Exercise directions
Go through the entries below and collect each line with the string "werden" in it.

Study material
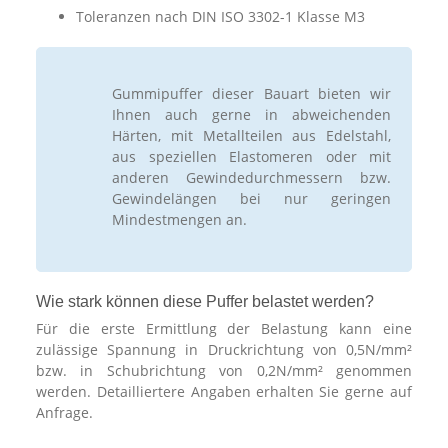
Toleranzen nach DIN ISO 3302-1 Klasse M3
Gummipuffer dieser Bauart bieten wir
Ihnen auch gerne in abweichenden
Härten, mit Metallteilen aus Edelstahl,
aus speziellen Elastomeren oder mit
anderen Gewindedurchmessern bzw.
Gewindelängen bei nur geringen
Mindestmengen an.
Wie stark können diese Puffer belastet werden?
Für die erste Ermittlung der Belastung kann eine
zulässige Spannung in Druckrichtung von 0,5N/mm²
bzw. in Schubrichtung von 0,2N/mm² genommen
werden. Detailliertere Angaben erhalten Sie gerne auf
Anfrage.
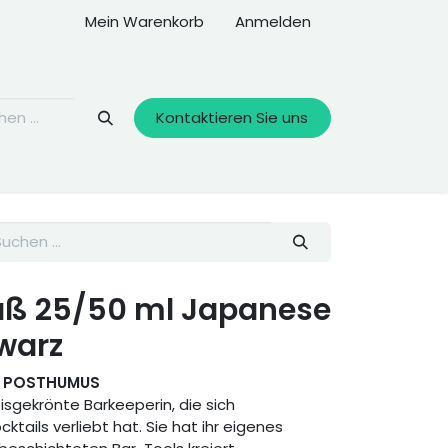
Mein Warenkorb
Anmelden
Kontaktieren Sie uns
aß 25/50 ml Japanese
warz
SS POSTHUMUS
isgekrönte Barkeeperin, die sich
ktails verliebt hat. Sie hat ihr eigenes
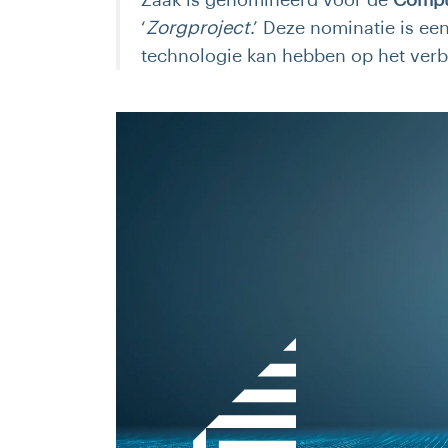
Zaak is genomineerd voor de
Compu
‘
Zorgproject
.’ Deze nominatie is e
technologie kan hebben op het verb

Exercise output
Wie stark können diese Puffer belastet werden?
werden. Detailliertere Angaben erhalten Sie gerne auf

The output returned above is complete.